:: Dataset excerpts ::

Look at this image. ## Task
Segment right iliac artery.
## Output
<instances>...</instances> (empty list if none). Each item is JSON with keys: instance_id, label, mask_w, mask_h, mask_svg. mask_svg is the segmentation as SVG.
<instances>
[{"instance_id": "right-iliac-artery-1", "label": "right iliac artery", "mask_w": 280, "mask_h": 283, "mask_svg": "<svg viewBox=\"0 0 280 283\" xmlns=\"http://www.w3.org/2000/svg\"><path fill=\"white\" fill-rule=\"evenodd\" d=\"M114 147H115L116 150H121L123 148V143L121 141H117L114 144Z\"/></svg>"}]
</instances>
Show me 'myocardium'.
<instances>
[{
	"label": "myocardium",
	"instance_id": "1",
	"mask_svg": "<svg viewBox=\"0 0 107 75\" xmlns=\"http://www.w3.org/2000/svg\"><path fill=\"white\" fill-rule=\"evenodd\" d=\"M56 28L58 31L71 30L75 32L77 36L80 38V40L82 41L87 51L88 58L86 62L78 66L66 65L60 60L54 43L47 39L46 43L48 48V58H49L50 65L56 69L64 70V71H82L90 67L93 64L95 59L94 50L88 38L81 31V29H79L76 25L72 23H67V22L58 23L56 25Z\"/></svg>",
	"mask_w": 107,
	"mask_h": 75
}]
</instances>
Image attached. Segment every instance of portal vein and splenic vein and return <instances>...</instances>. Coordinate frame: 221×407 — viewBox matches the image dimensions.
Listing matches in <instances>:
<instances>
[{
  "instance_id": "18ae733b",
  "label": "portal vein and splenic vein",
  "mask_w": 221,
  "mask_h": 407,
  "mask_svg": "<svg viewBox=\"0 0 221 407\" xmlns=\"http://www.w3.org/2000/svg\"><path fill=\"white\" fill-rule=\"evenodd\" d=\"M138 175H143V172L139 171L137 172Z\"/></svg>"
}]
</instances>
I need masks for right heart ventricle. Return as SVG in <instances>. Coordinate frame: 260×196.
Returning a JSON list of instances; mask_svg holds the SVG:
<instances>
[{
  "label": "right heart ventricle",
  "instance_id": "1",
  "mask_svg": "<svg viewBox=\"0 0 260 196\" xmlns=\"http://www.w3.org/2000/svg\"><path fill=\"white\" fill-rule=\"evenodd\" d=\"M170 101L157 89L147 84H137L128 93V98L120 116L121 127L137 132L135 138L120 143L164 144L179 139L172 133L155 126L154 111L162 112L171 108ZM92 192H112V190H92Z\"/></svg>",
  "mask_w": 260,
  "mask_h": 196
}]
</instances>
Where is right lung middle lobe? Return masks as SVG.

:::

Objective: Gather every line of the data that contains the string "viewBox".

Written solution:
[{"instance_id": "right-iliac-artery-1", "label": "right iliac artery", "mask_w": 280, "mask_h": 283, "mask_svg": "<svg viewBox=\"0 0 280 283\" xmlns=\"http://www.w3.org/2000/svg\"><path fill=\"white\" fill-rule=\"evenodd\" d=\"M114 147H115L116 150H121L123 148V143L121 141H117L114 144Z\"/></svg>"}]
	"mask_svg": "<svg viewBox=\"0 0 107 75\" xmlns=\"http://www.w3.org/2000/svg\"><path fill=\"white\" fill-rule=\"evenodd\" d=\"M56 28L58 31L71 30L75 32L77 36L80 38V40L82 41L87 51L88 58L86 62L78 66L66 65L60 60L54 43L47 39L46 43L48 48V58H49L50 65L56 69L64 70V71H82L90 67L93 64L95 59L94 50L88 38L81 31V29H79L76 25L72 23H67V22L58 23L56 25Z\"/></svg>",
Image attached. Segment every instance of portal vein and splenic vein and return <instances>...</instances>. Coordinate frame: 221×407 — viewBox matches the image dimensions.
  "mask_svg": "<svg viewBox=\"0 0 221 407\" xmlns=\"http://www.w3.org/2000/svg\"><path fill=\"white\" fill-rule=\"evenodd\" d=\"M138 175H143V172L139 171L137 172Z\"/></svg>"
  "mask_svg": "<svg viewBox=\"0 0 260 196\" xmlns=\"http://www.w3.org/2000/svg\"><path fill=\"white\" fill-rule=\"evenodd\" d=\"M170 101L157 89L147 84H137L128 93V98L120 116L121 127L137 132L135 138L120 143L164 144L179 139L172 133L155 126L154 111L162 112L171 108ZM92 192H112V190H92Z\"/></svg>",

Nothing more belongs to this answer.